◆ Task brief ◆
Count the lines in the entries below that contain the string "تورهای". Letter case matters, and your reply should be only the number.

◆ Supplied material ◆

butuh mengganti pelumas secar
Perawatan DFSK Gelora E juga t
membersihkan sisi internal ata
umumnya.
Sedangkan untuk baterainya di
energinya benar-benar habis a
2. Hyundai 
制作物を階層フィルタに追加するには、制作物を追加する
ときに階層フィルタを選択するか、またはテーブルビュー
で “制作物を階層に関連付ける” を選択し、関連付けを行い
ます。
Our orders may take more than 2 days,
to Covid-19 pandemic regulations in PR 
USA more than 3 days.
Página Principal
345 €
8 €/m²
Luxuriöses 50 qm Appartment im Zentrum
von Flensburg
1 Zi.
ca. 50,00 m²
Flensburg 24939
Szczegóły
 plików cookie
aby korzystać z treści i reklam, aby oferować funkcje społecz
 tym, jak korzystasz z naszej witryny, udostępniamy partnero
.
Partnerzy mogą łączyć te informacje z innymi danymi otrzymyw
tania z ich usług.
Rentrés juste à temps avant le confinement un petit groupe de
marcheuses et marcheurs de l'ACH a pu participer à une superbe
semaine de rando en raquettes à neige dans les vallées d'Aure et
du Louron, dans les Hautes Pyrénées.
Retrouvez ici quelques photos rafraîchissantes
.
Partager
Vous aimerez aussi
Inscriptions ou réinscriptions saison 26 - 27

==

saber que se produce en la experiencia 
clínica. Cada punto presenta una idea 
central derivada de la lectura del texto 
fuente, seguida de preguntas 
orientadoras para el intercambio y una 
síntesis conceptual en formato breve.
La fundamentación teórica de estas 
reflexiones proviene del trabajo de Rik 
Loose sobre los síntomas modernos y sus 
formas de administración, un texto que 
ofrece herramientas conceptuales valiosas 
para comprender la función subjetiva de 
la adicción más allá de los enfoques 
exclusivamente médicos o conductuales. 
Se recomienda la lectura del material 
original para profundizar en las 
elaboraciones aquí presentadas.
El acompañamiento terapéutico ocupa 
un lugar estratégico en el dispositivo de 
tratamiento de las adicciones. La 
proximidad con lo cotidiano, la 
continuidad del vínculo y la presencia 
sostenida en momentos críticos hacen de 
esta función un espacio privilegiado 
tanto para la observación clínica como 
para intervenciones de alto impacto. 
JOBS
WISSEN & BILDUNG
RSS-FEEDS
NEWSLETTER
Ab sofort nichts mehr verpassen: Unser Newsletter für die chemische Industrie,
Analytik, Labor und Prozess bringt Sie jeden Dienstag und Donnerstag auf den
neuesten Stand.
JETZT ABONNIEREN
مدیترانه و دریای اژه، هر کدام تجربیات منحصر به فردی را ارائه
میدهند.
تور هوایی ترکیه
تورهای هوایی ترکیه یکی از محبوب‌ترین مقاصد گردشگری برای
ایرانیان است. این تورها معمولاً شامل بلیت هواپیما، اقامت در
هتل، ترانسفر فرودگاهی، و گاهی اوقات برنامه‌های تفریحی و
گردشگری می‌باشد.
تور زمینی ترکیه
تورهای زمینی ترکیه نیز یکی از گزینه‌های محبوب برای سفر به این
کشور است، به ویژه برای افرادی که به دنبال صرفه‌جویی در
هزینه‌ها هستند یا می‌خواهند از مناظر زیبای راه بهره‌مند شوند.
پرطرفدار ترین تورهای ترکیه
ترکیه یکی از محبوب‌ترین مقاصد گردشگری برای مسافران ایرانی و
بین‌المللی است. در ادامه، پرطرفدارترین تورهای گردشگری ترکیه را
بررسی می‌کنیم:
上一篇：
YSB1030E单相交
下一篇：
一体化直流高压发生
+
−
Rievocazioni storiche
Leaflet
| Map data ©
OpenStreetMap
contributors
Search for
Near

◆ Solution below ◆
4